Recordings conducted by Colin Davis are prominent in the Berlioz discography, some studio-made and others recorded live. The first was L'Enfance du Christ in 1960 and the last the Requiem in 2012. In between there were five recordings of Les Nuits d'été, four each of Béatrice et Bénédict, the Symphonie fantastique and Roméo et Juliette, and three of Harold in Italy, Les Troyens, and La Damnation de Faust.

In addition to Davis's versions, Les Troyens has received studio recordings under Charles Dutoit and John Nelson; Nelson and Daniel Barenboim have recorded versions of Béatrice et Bénédict, and Nelson and Roger Norrington have conducted Benvenuto Cellini for CD. Singers who have recorded Les Nuits d'été include Victoria de los Ángeles, Leontyne Price, Janet Baker, Régine Crespin, Jessye Norman and Kiri Te Kanawa, and more recently, Karen Cargill and Susan Graham.

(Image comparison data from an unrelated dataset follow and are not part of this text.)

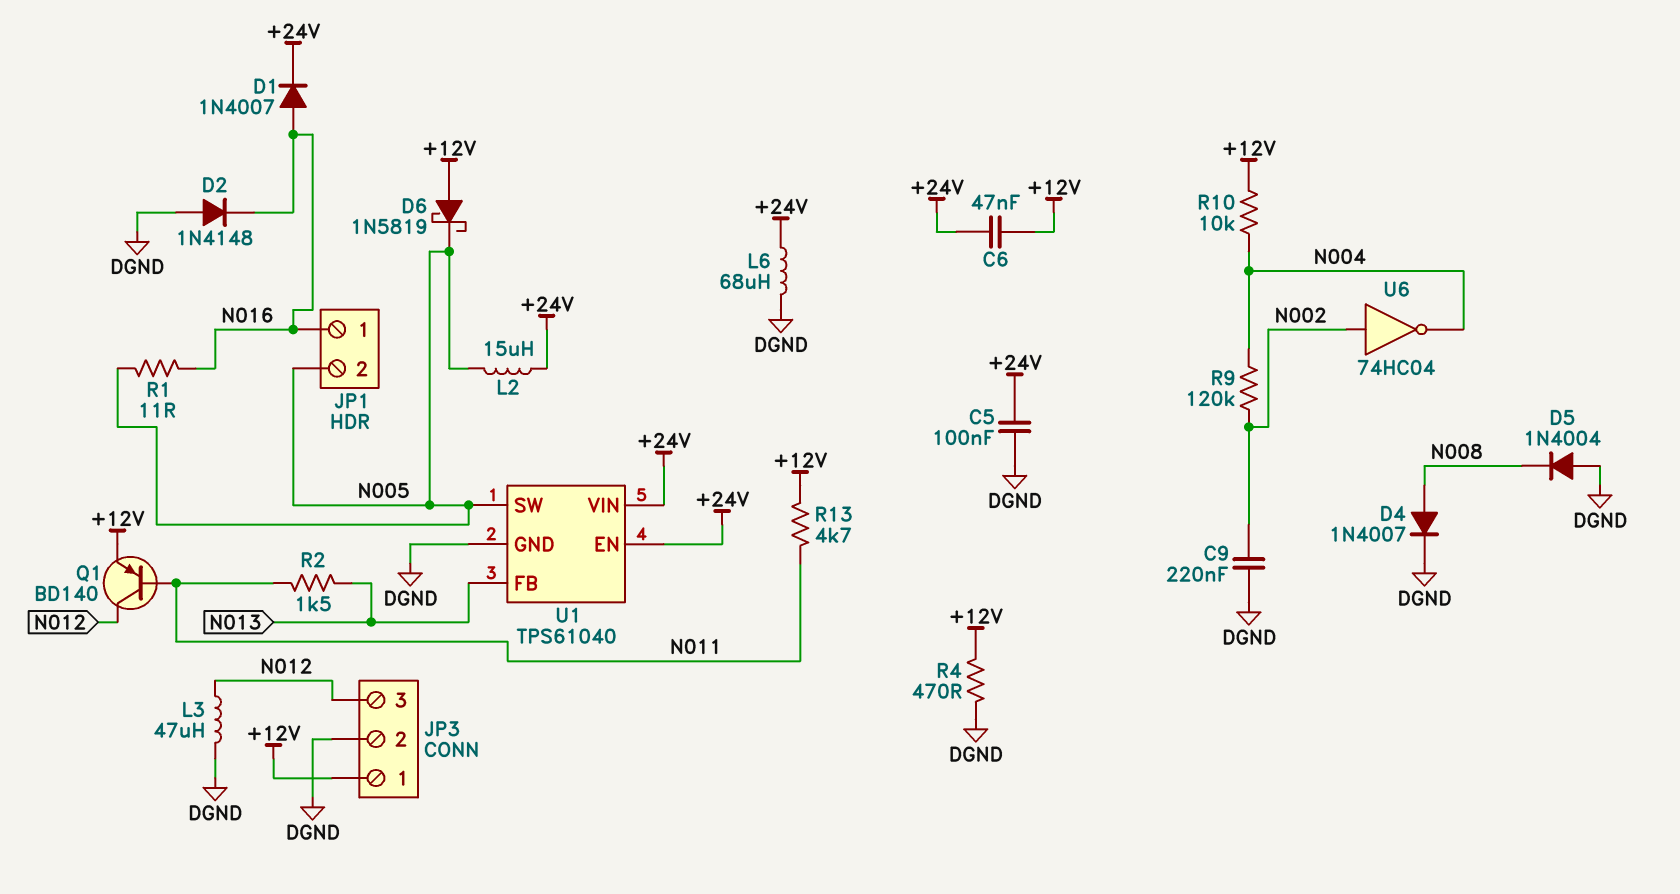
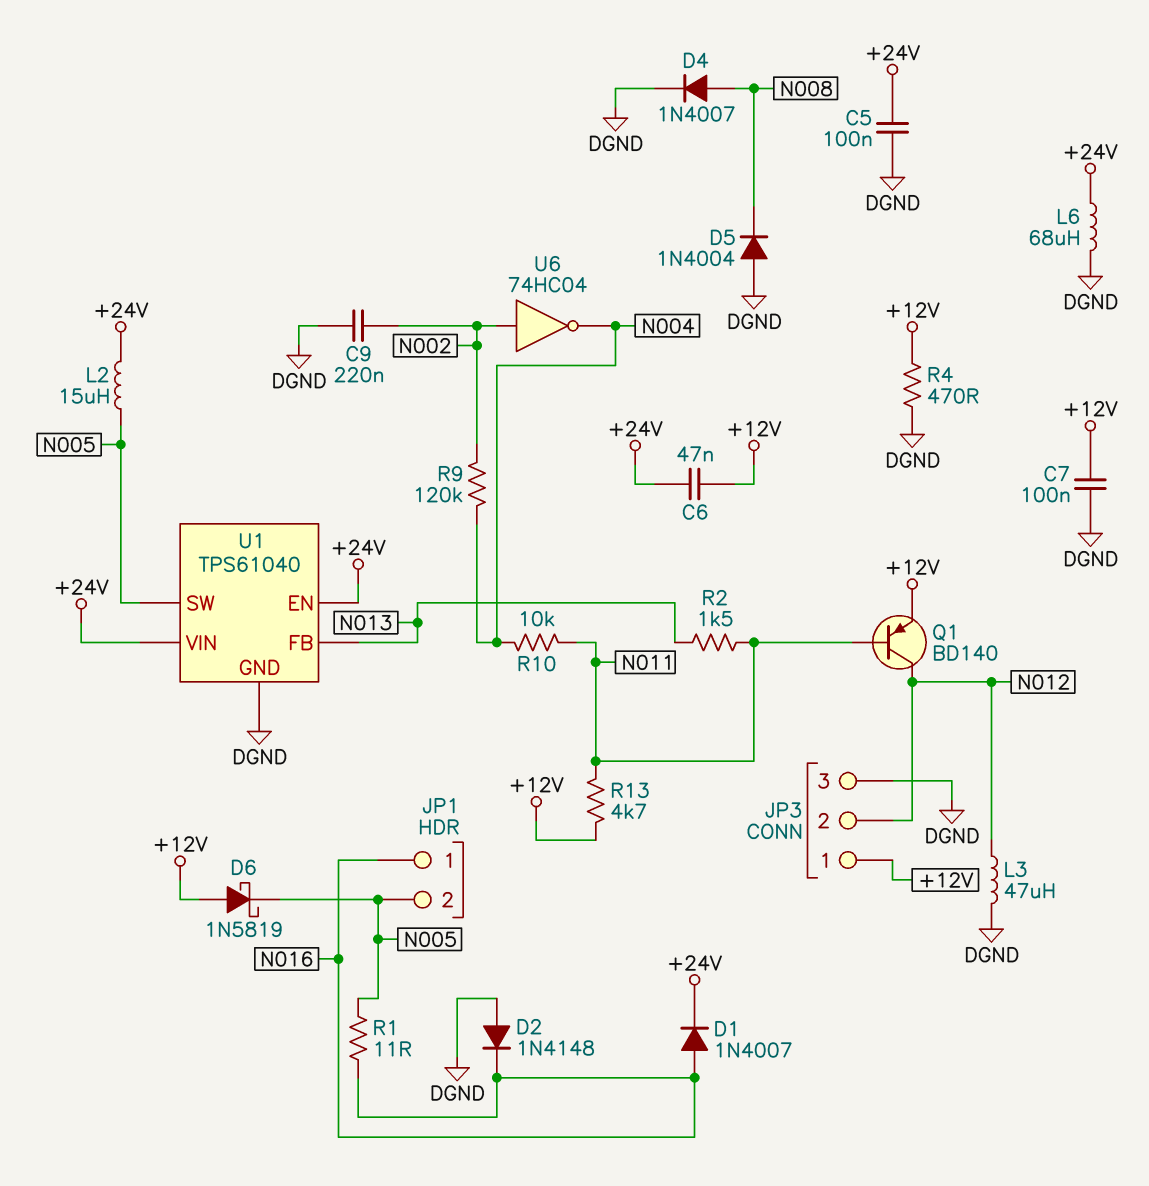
C7: none -> 100nF (+12V, DGND)
JP3 pin 2: DGND -> N012
JP3 pin 3: N012 -> DGND
R10: 10k (+12V, N004) -> 10k (N004, N011)

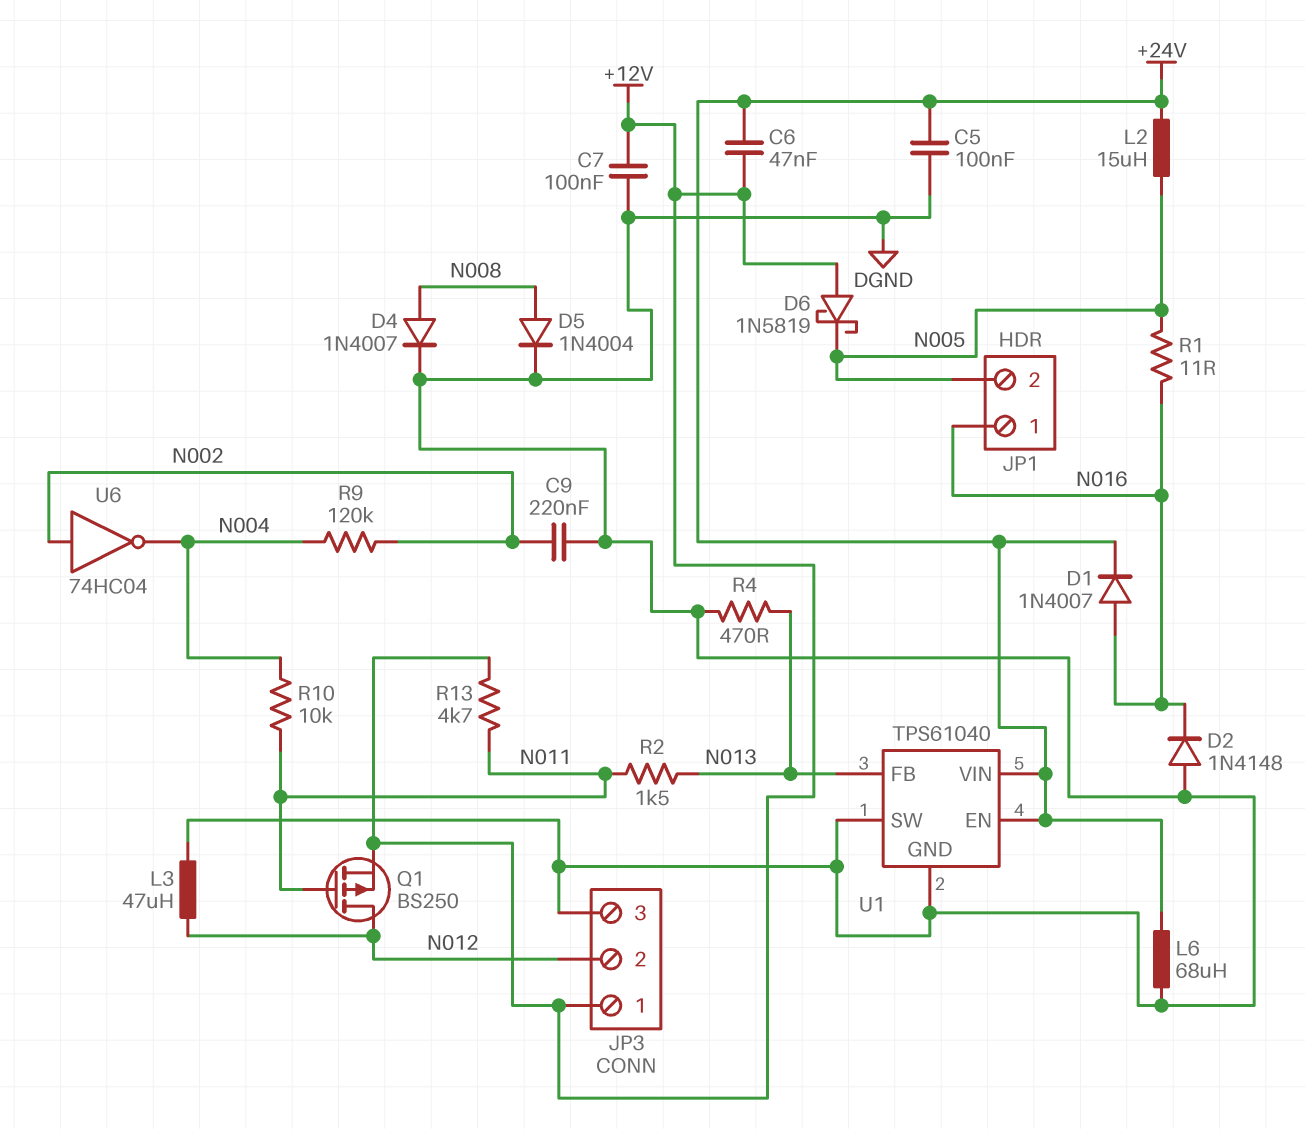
D5: diode 1N4004 (A DGND, K N008) -> diode 1N4004 (A N008, K DGND)
Q1: PNP BD140 (B N011, C N012, E +12V) -> PMOS BS250 (G N011, D N012, S +12V)
R4: 470 (+12V, DGND) -> 470 (DGND, N013)
U1 pin SW: N005 -> DGND

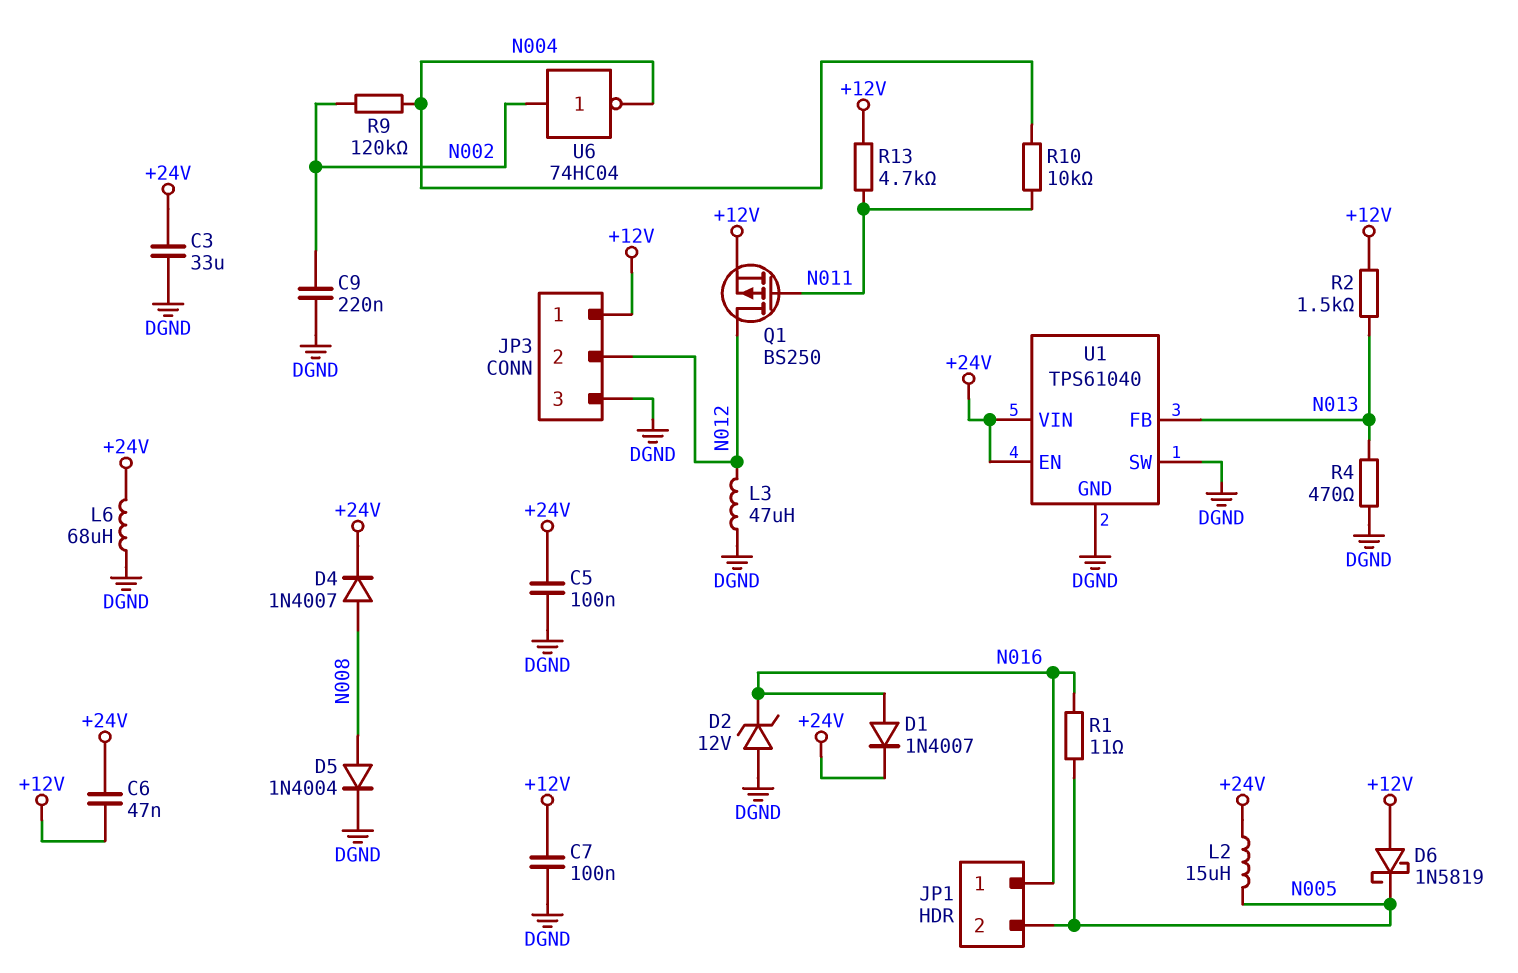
C3: none -> 33uF (+24V, DGND)
D2: diode 1N4148 (A DGND, K N016) -> zener 12V (A DGND, K N016)
D4: diode 1N4007 (A N008, K DGND) -> diode 1N4007 (A N008, K +24V)
R2: 1.5k (N011, N013) -> 1.5k (+12V, N013)

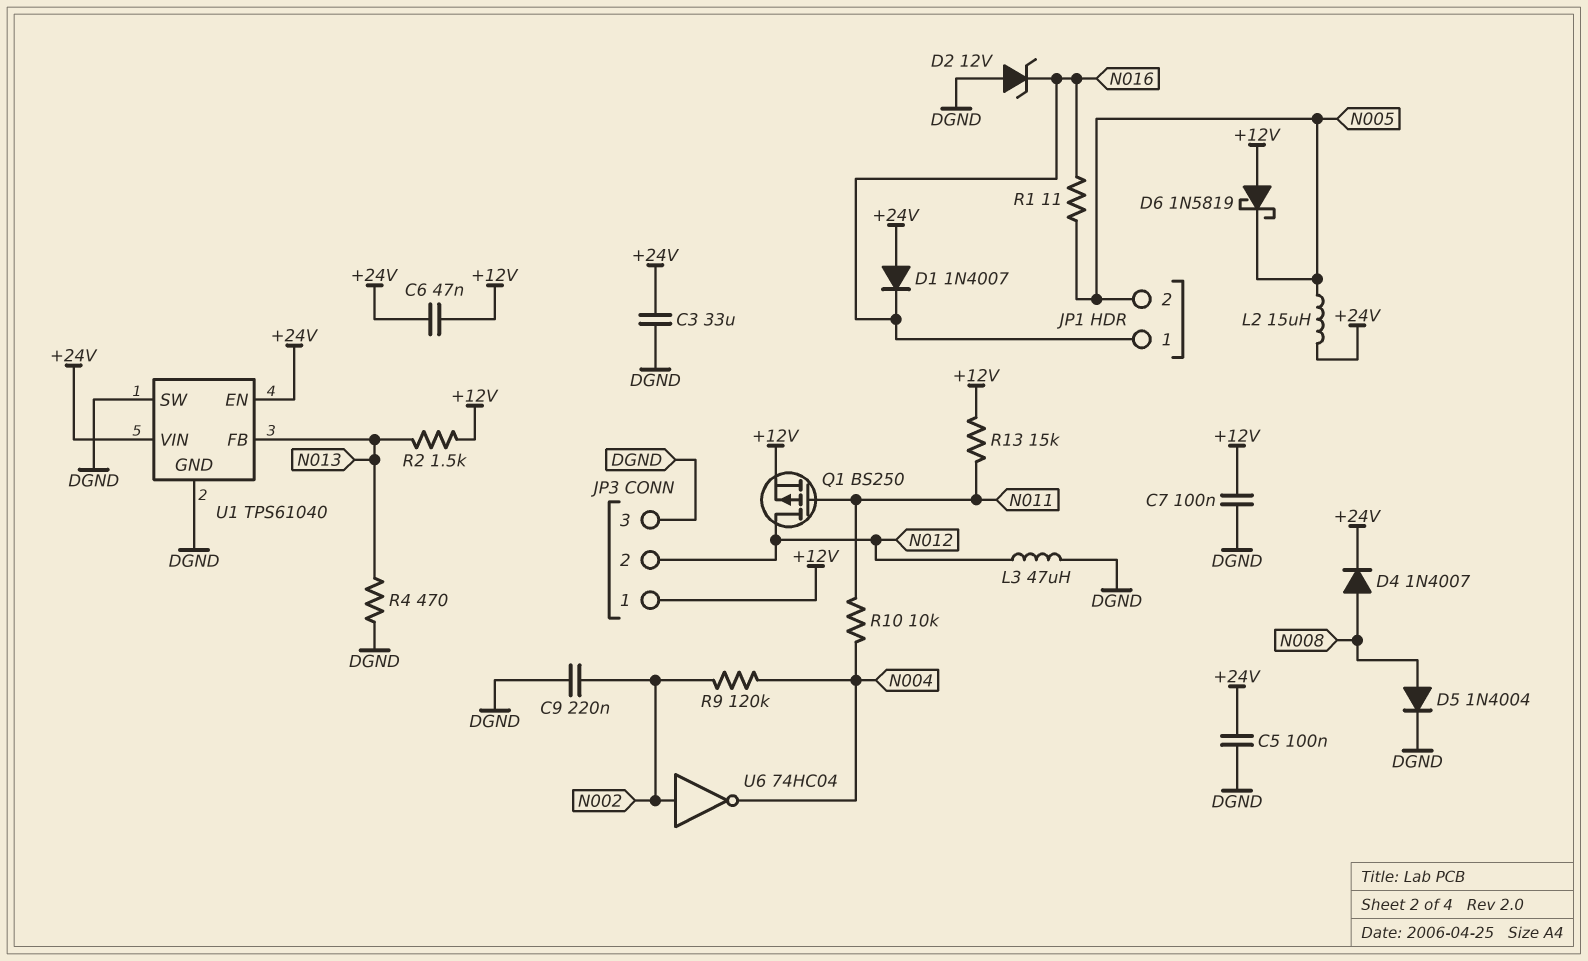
D1: diode 1N4007 (A N016, K +24V) -> diode 1N4007 (A +24V, K N016)
L6: 68uH (+24V, DGND) -> none
R13: 4.7k (+12V, N011) -> 15k (+12V, N011)

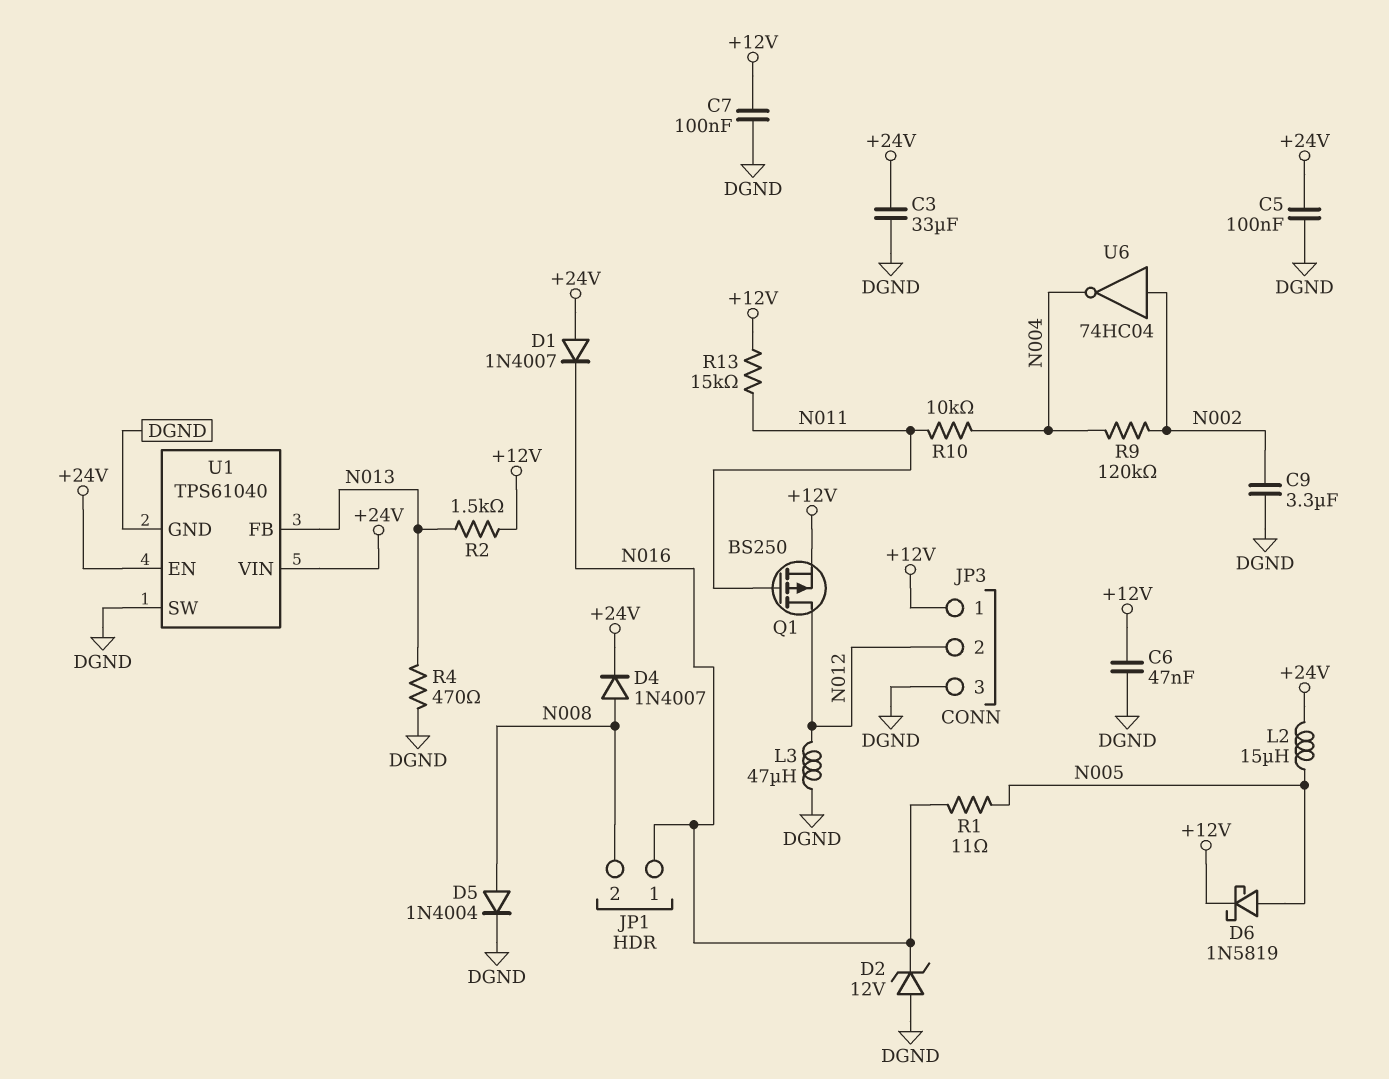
C6: 47nF (+12V, +24V) -> 47nF (+12V, DGND)
C9: 220nF (DGND, N002) -> 3.3uF (DGND, N002)
D6: schottky 1N5819 (A +12V, K N005) -> schottky 1N5819 (A N005, K +12V)
JP1 pin 2: N005 -> N008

By far the most recorded of Berlioz's works is the Symphonie fantastique. The discography of the British Hector Berlioz website lists 96 recordings, from the pioneering version by Gabriel Pierné and the Concerts Colonne in 1928 to those conducted by Beecham, Pierre Monteux, Charles Munch, Herbert von Karajan and Otto Klemperer to more recent versions including those of Boulez, Marc Minkowski, Yannick Nézet-Séguin and François-Xavier Roth.